**Task prompt**. Before copying, set the images aside; then transcribe every entry below exactly.

**Provided records**.

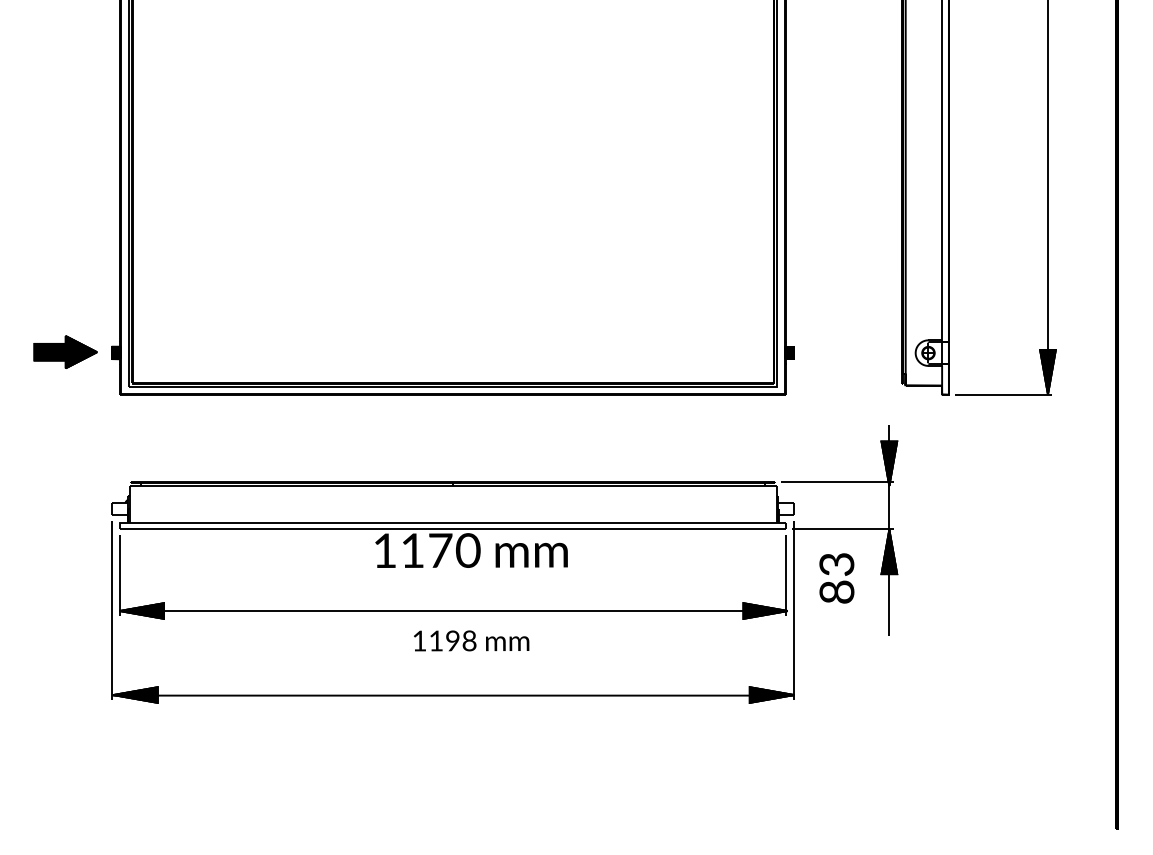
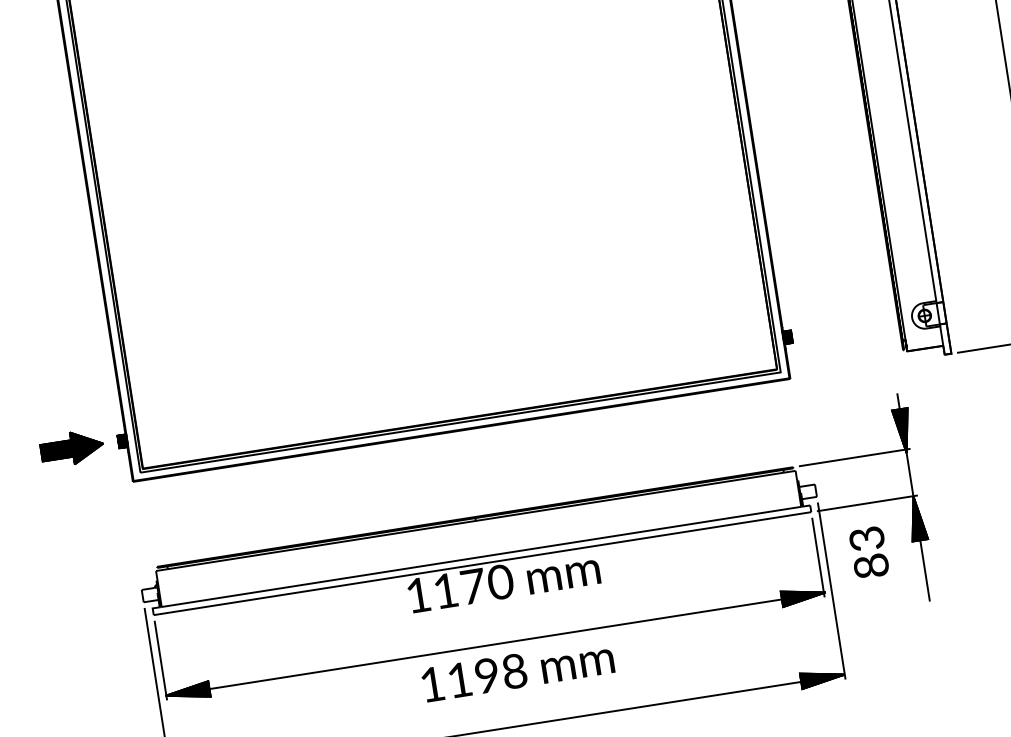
part: (471, 640) -> (517, 670), size x1.67

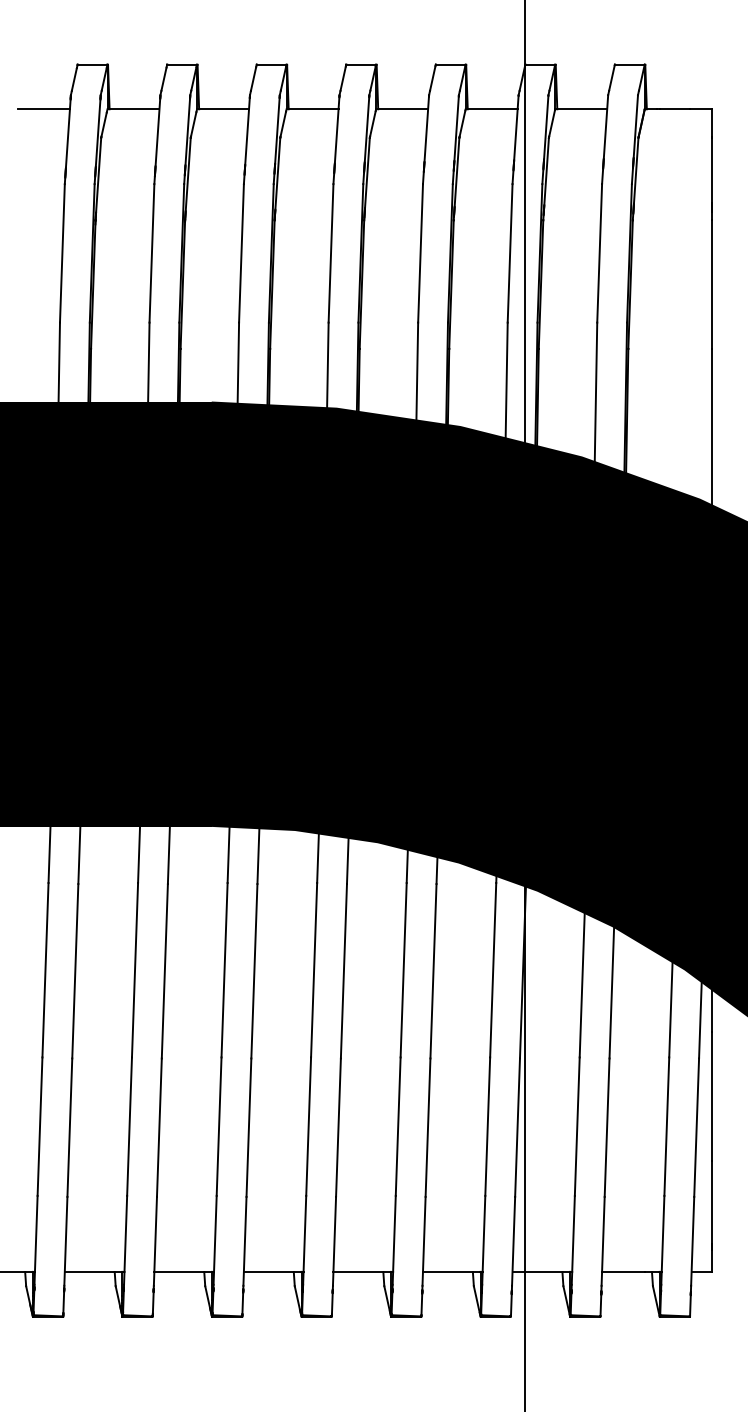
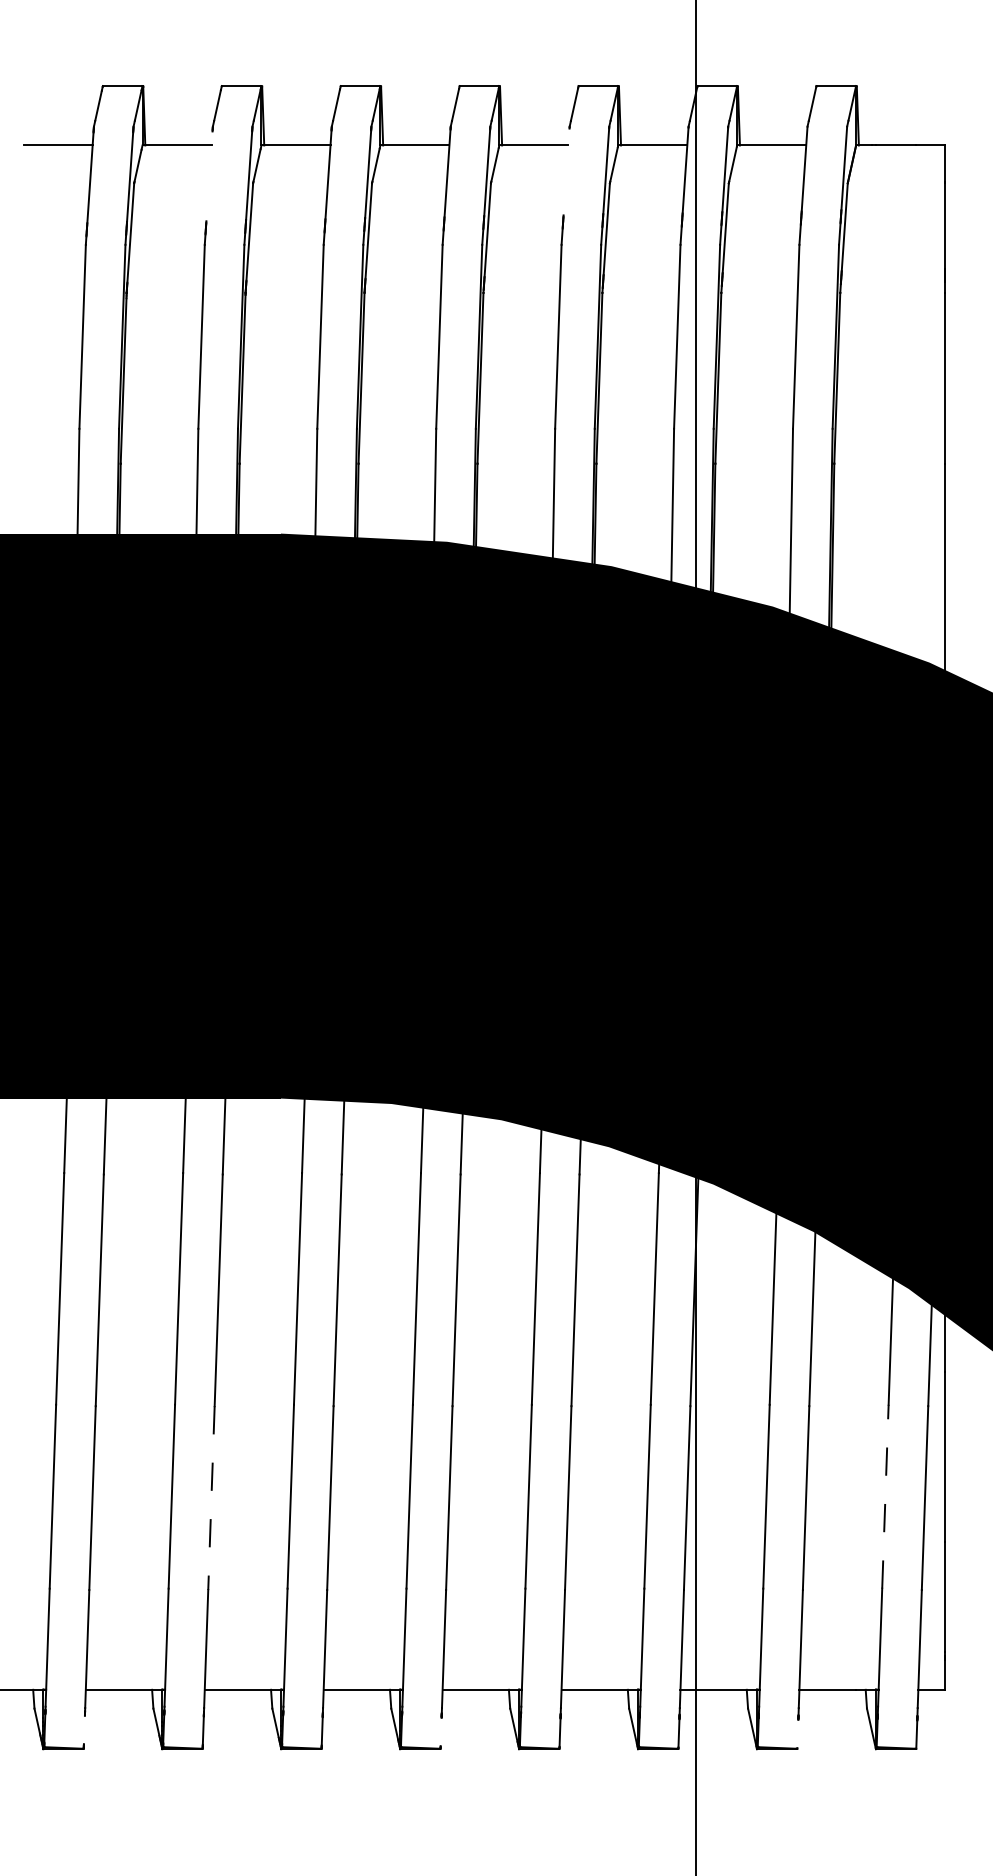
line: (426, 128) -> (566, 171), removed
line: (157, 132) -> (209, 176), removed
line: (666, 1126) -> (885, 1496), solid -> dashed
line: (159, 1128) -> (211, 1498), solid -> dashed
line: (63, 1301) -> (83, 1729), removed
line: (331, 1303) -> (440, 1731), removed
line: (600, 1304) -> (797, 1733), removed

**Reply to the exercise**.
part: (471, 640) -> (517, 670), size x1.67

line: (426, 128) -> (566, 171), removed
line: (157, 132) -> (209, 176), removed
line: (666, 1126) -> (885, 1496), solid -> dashed
line: (159, 1128) -> (211, 1498), solid -> dashed
line: (63, 1301) -> (83, 1729), removed
line: (331, 1303) -> (440, 1731), removed
line: (600, 1304) -> (797, 1733), removed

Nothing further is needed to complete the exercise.